(Beginning of PROVIDED DATA)

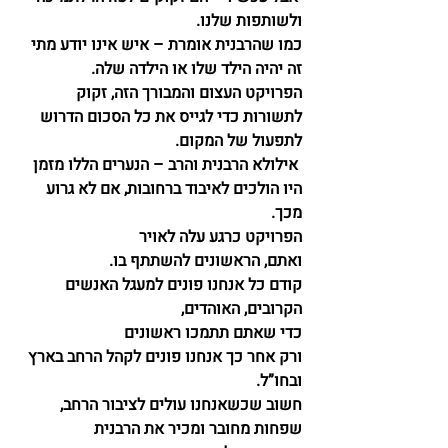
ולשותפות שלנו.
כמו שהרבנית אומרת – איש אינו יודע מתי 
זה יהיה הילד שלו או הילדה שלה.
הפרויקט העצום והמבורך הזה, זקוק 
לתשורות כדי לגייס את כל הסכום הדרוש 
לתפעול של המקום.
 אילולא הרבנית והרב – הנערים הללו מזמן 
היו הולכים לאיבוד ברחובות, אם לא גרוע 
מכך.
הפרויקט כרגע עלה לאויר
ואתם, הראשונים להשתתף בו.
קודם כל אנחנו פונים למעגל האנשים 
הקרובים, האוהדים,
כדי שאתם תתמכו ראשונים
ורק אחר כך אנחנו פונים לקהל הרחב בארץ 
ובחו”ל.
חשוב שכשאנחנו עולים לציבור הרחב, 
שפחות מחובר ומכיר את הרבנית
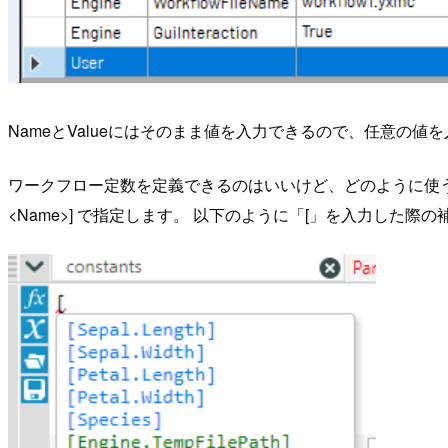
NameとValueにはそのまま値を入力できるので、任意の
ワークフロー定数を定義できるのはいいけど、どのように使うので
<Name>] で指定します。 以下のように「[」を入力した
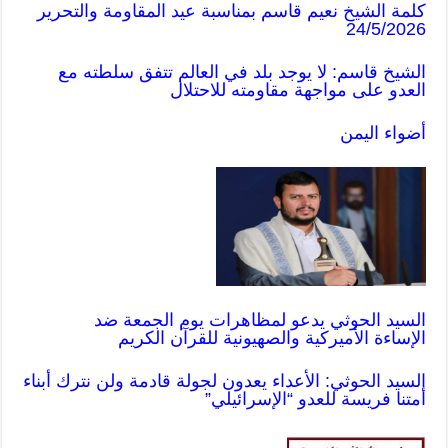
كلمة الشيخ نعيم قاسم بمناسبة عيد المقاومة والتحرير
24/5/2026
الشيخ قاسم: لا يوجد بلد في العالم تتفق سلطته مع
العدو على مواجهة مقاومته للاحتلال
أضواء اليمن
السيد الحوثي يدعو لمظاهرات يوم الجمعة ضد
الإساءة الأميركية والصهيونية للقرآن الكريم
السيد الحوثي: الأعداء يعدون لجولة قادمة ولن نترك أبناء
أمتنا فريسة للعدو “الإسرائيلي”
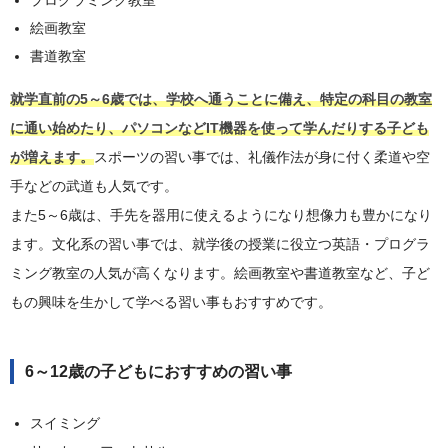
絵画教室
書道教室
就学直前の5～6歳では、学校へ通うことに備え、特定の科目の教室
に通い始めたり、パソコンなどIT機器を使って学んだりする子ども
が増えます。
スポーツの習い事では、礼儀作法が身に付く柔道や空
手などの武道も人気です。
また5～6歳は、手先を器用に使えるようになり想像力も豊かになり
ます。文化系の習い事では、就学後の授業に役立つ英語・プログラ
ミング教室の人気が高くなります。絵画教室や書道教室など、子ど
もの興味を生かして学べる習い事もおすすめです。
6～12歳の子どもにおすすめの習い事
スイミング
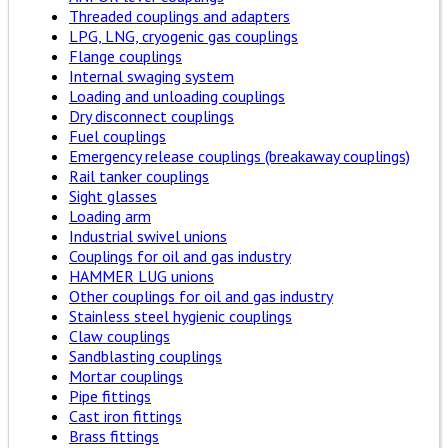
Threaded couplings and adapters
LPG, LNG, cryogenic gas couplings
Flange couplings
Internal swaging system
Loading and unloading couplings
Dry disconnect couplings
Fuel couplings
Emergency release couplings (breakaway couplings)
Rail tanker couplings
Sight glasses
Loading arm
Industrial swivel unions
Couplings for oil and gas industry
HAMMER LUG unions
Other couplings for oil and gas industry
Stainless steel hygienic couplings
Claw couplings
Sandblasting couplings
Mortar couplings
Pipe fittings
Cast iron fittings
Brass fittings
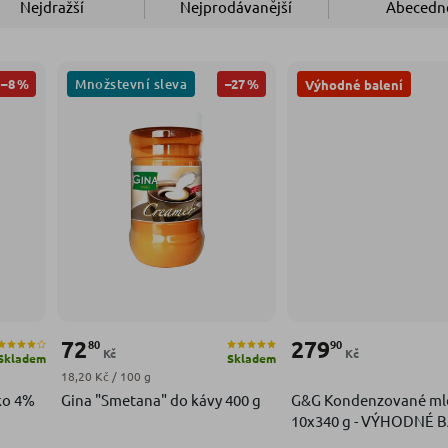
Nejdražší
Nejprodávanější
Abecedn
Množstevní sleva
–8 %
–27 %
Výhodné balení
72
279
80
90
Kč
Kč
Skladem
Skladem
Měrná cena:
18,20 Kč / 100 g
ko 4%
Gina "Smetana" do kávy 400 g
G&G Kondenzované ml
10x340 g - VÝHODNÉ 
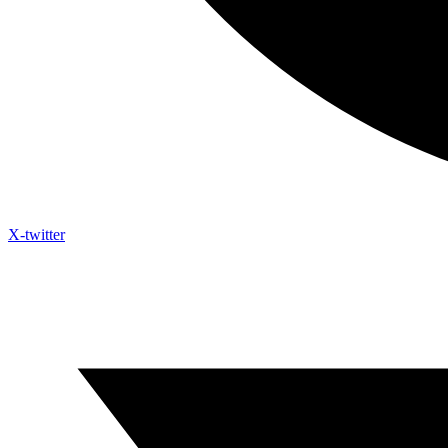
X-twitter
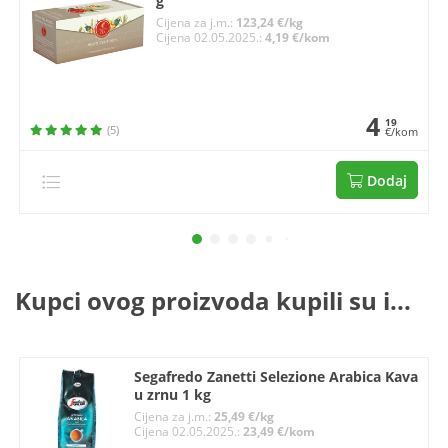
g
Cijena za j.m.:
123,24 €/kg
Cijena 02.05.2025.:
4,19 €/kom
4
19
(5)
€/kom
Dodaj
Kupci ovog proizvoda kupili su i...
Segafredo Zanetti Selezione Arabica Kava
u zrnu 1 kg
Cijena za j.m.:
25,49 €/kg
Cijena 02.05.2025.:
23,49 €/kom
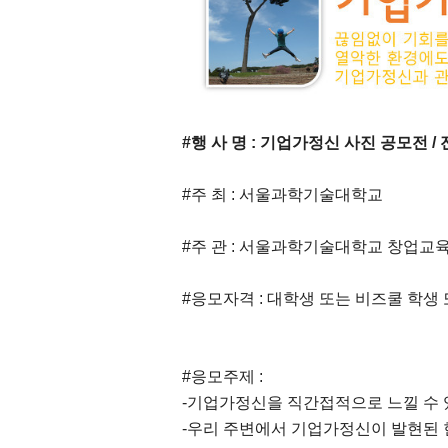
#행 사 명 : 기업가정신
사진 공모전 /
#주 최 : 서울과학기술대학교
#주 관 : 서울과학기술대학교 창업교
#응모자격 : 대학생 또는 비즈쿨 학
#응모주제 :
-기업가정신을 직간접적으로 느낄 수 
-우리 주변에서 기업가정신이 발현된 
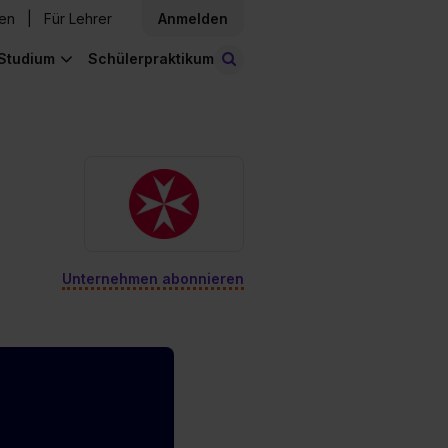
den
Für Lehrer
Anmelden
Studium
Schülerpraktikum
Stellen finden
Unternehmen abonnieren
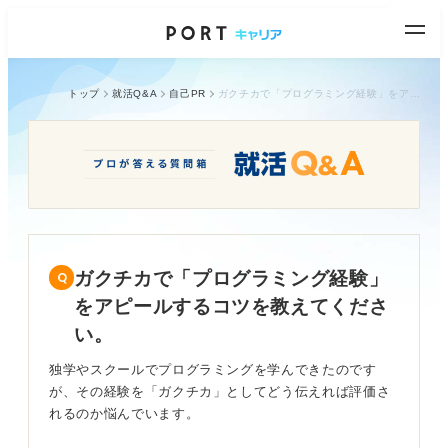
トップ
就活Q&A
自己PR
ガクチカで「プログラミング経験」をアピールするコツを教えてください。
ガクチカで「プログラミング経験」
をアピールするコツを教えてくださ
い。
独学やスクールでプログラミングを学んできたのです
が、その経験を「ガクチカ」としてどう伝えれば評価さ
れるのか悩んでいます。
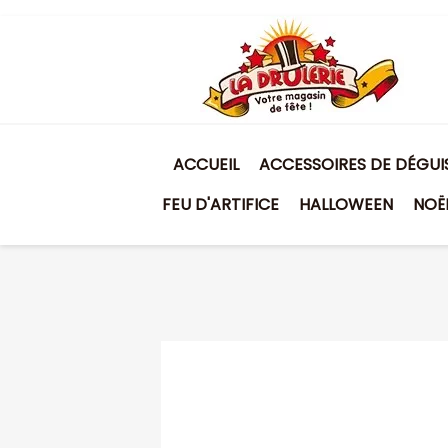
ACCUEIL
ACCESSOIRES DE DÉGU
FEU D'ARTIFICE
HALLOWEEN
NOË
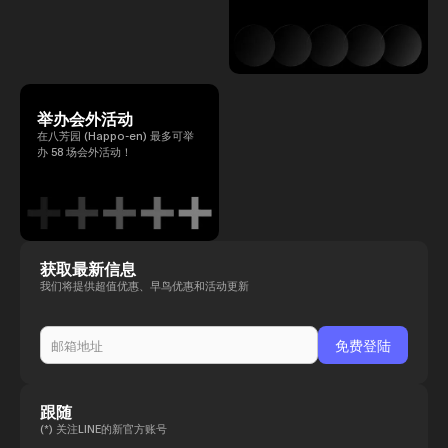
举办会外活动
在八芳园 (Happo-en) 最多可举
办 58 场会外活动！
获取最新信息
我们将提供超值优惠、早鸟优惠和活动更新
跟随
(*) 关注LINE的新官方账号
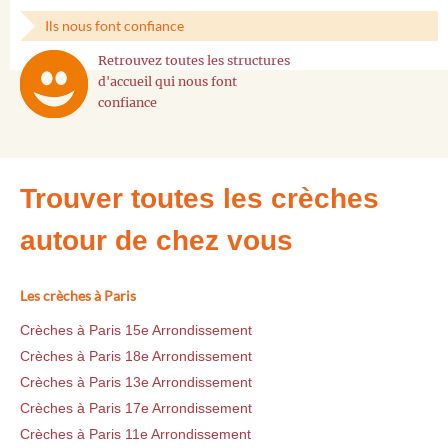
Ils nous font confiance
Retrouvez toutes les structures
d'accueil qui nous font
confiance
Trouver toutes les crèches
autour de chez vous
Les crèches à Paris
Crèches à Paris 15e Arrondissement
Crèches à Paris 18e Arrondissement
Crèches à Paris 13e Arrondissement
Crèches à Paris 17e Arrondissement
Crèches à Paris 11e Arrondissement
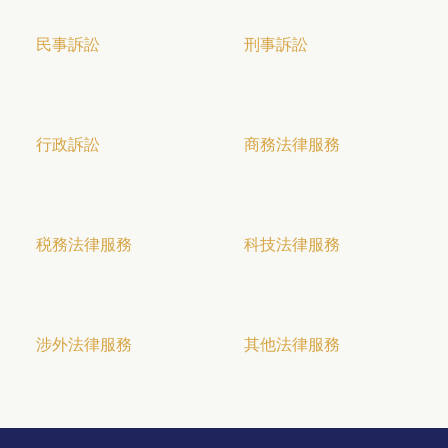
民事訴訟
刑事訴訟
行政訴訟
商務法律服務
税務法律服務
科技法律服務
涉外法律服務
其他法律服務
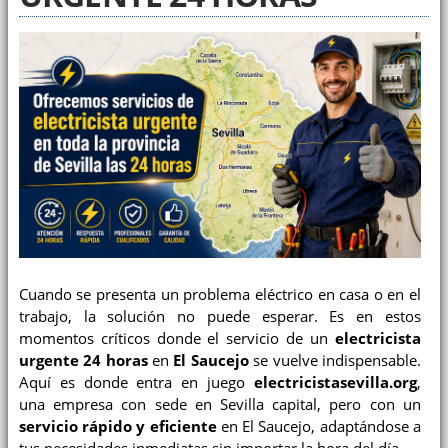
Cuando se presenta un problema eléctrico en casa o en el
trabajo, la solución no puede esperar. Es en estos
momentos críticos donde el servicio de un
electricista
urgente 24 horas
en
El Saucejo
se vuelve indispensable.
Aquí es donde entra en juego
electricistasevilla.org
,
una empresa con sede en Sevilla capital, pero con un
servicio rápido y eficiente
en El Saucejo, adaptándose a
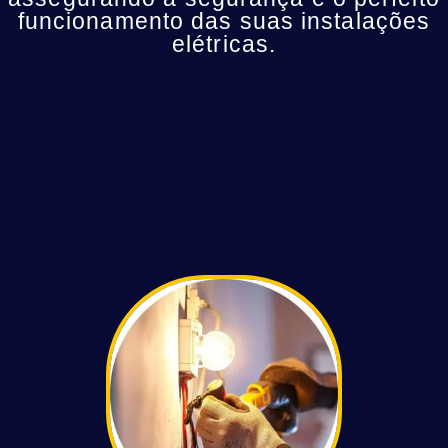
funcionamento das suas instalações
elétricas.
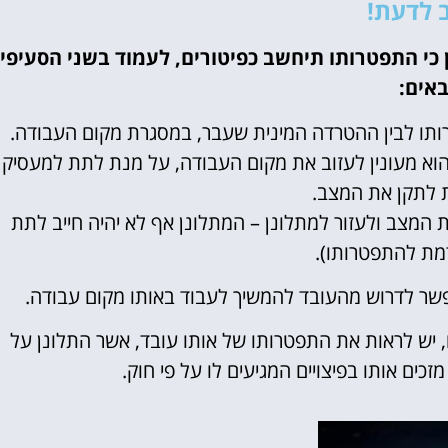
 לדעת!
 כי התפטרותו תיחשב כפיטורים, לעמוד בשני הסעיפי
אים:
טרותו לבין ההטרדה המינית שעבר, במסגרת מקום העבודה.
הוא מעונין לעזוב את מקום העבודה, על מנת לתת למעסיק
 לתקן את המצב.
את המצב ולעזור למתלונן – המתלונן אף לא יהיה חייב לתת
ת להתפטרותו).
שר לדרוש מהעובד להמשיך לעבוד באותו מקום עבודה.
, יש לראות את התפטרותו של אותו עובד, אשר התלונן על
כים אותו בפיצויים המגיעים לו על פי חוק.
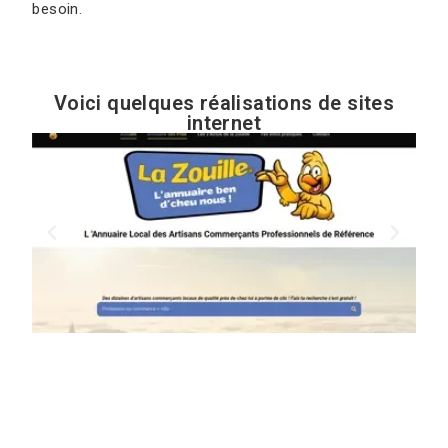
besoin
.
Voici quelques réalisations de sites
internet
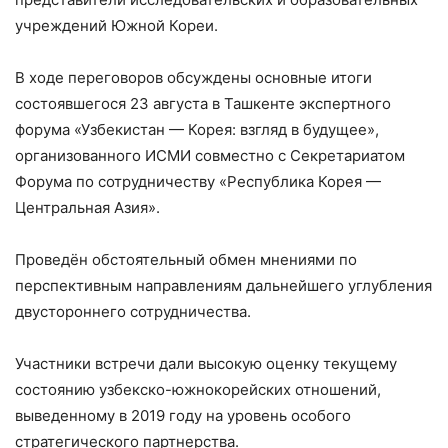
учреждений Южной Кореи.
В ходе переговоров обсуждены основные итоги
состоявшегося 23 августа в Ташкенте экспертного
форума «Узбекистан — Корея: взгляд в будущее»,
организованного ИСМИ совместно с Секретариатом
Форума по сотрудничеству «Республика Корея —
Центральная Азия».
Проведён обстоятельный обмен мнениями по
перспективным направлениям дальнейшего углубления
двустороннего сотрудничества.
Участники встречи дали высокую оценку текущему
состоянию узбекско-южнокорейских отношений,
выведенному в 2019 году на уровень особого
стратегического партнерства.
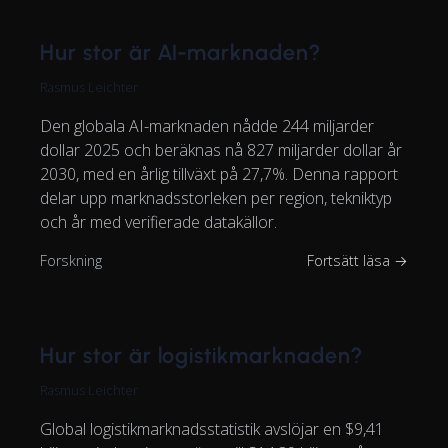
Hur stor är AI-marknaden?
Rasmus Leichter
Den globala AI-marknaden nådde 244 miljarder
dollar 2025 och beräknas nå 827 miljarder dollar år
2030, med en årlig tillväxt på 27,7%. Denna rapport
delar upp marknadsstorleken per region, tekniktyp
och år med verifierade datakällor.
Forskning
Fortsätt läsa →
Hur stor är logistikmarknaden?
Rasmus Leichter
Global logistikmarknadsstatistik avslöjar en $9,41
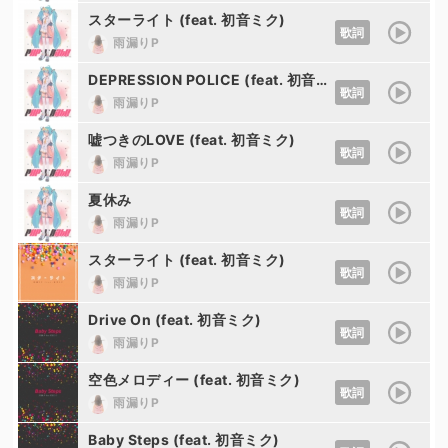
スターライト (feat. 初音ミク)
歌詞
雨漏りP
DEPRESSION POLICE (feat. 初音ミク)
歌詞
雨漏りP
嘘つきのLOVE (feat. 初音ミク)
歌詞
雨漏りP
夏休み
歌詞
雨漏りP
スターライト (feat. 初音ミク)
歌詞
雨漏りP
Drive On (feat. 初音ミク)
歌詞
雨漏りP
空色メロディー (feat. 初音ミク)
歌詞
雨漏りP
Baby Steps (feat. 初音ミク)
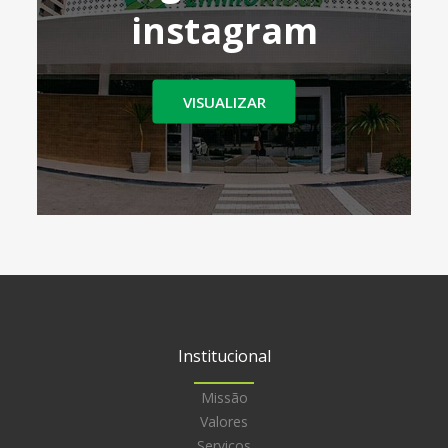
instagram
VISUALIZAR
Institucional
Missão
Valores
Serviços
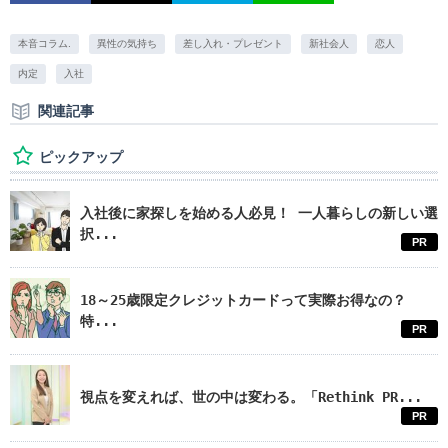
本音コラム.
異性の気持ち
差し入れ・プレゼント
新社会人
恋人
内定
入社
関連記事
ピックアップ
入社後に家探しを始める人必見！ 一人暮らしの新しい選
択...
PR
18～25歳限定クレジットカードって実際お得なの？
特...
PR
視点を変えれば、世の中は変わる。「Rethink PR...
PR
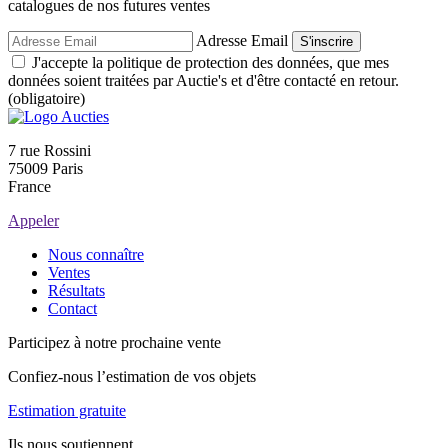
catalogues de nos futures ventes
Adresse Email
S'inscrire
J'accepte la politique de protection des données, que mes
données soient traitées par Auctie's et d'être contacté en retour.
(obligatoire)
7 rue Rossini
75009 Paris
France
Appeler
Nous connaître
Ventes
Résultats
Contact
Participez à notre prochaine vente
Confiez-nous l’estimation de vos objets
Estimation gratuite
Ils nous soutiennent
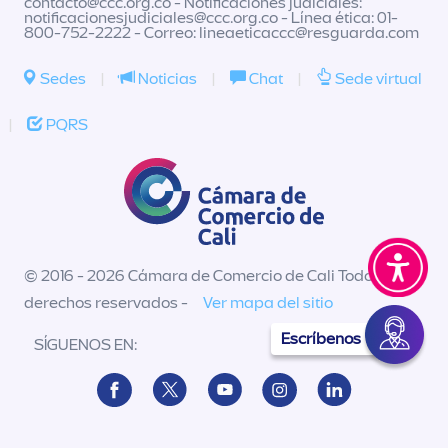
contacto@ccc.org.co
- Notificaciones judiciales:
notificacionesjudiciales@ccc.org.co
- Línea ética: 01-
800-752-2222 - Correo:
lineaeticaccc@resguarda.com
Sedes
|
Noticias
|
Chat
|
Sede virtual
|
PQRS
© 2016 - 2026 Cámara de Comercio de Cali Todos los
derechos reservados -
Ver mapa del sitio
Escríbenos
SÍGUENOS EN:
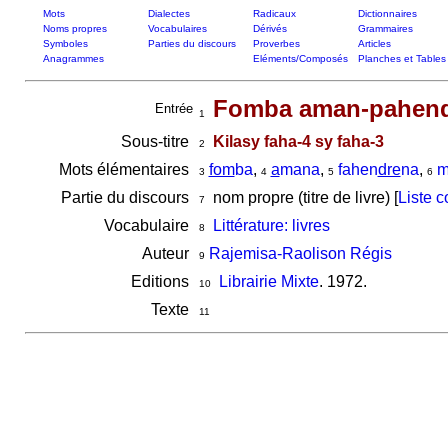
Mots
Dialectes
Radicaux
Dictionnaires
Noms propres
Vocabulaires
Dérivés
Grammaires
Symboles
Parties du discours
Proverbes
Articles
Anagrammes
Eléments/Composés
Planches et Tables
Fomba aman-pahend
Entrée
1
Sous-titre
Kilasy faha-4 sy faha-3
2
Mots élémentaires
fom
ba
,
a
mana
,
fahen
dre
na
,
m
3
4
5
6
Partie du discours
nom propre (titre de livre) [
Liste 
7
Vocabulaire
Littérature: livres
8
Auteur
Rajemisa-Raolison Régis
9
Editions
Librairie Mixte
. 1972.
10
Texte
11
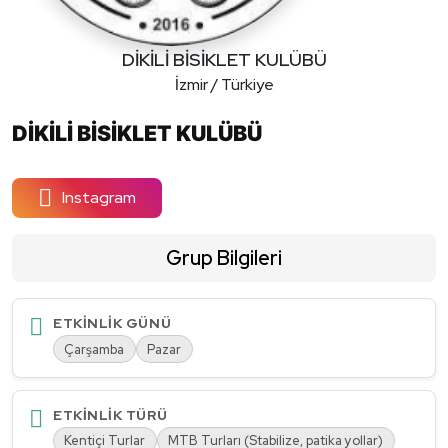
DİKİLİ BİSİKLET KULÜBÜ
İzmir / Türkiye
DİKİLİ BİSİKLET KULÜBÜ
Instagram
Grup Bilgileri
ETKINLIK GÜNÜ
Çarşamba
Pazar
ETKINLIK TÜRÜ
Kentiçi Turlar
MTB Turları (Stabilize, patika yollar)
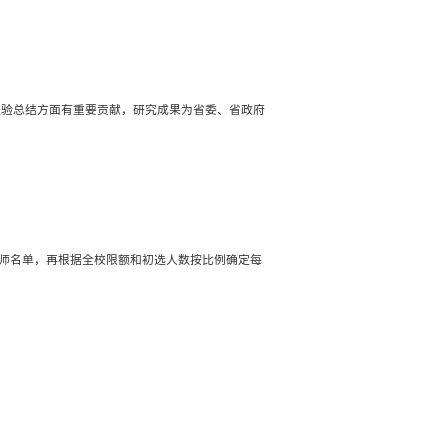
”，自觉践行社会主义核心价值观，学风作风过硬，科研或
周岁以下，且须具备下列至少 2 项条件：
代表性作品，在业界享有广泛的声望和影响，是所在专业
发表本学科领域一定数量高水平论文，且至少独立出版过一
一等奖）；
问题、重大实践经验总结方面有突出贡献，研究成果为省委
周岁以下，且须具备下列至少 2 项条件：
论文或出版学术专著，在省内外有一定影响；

(End of PROVIDED DATA)

An exact number is called for here: how many lines across the records contain the word "פונים". Nothing else belongs in the answer.

2